Not quite sure how that enters into the picture.

more advanced peoples, such as the Greeks and Jews, there were rules of hospitality that embraced the stranger, and the first systematic attempts at ethical universalization.

I didn't say it hadn't been tried, I said that the attempts have been irregular and have been applied on a limited and selective basis.

one cannot have a comprehensive ethical doctrine without some notion of the ends of man, and that those are subject to dispute.

Since it is impossible to know "the ends of man", or even to know if there are any, doesn't that make it a little bit difficult to have a comprehensive ethical doctrine? Isn't it more practical to base an ethical doctrine on the pursuit of behaviour which observation and experience indicate is conducive to the development of a peaceful and prosperous society?

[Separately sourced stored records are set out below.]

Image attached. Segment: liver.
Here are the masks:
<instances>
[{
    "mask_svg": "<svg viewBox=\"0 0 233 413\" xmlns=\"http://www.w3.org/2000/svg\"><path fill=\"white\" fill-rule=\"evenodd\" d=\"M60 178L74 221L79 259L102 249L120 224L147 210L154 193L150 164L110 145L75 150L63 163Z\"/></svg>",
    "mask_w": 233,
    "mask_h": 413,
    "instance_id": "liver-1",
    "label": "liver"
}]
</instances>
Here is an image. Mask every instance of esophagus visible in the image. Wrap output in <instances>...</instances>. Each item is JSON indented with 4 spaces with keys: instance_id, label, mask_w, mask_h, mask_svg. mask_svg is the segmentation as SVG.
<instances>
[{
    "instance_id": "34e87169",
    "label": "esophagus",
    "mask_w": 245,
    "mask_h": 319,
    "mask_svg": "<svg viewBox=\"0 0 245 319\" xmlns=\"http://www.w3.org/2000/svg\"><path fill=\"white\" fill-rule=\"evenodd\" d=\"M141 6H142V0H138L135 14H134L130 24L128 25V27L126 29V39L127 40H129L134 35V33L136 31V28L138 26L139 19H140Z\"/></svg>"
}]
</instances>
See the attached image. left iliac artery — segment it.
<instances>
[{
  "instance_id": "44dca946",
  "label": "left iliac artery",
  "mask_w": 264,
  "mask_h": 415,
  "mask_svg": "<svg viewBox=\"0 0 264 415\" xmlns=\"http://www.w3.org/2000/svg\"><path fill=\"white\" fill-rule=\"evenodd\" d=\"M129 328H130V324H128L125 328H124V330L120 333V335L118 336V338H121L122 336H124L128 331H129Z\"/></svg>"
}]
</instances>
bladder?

If you are right, and survival is the only "imperative", than expediency is all that is left.

I said that survival is the only inherent imperative. I did not say it was the only imperative. We have the capacity to select our own imperatives; if we select peace and prosperity as our goals, than we will create moral codes which conduce to those ends. And expediency is critical. The whole evolution of morality has paralleled the expanding definition of expediency. We moved from thinking about what is immediately expedient for the individual to what was expedient for the family, for the clan, for the community, for the nation, and maybe, someday, for a community of nations. Our definitions of expediency have gathered longer and longer time horizons. All of these have changed our thinking on morality immensely.

If, on the other hand, the end of man is to exalt his dignity as the image of God, then the emphasis will be on respect and mutual aid.......

If humans agreed on what God is and what God wants, that would be true. Unfortunately, that generally hasn't been the case. I suspect that a moral code based on long-term expediency for the largest possible number of people is more likely to emphasize respect and mutual aid for all than one based on any unknowable assumption about God. The latter system is just too likely to dissolve into sectarian conflict.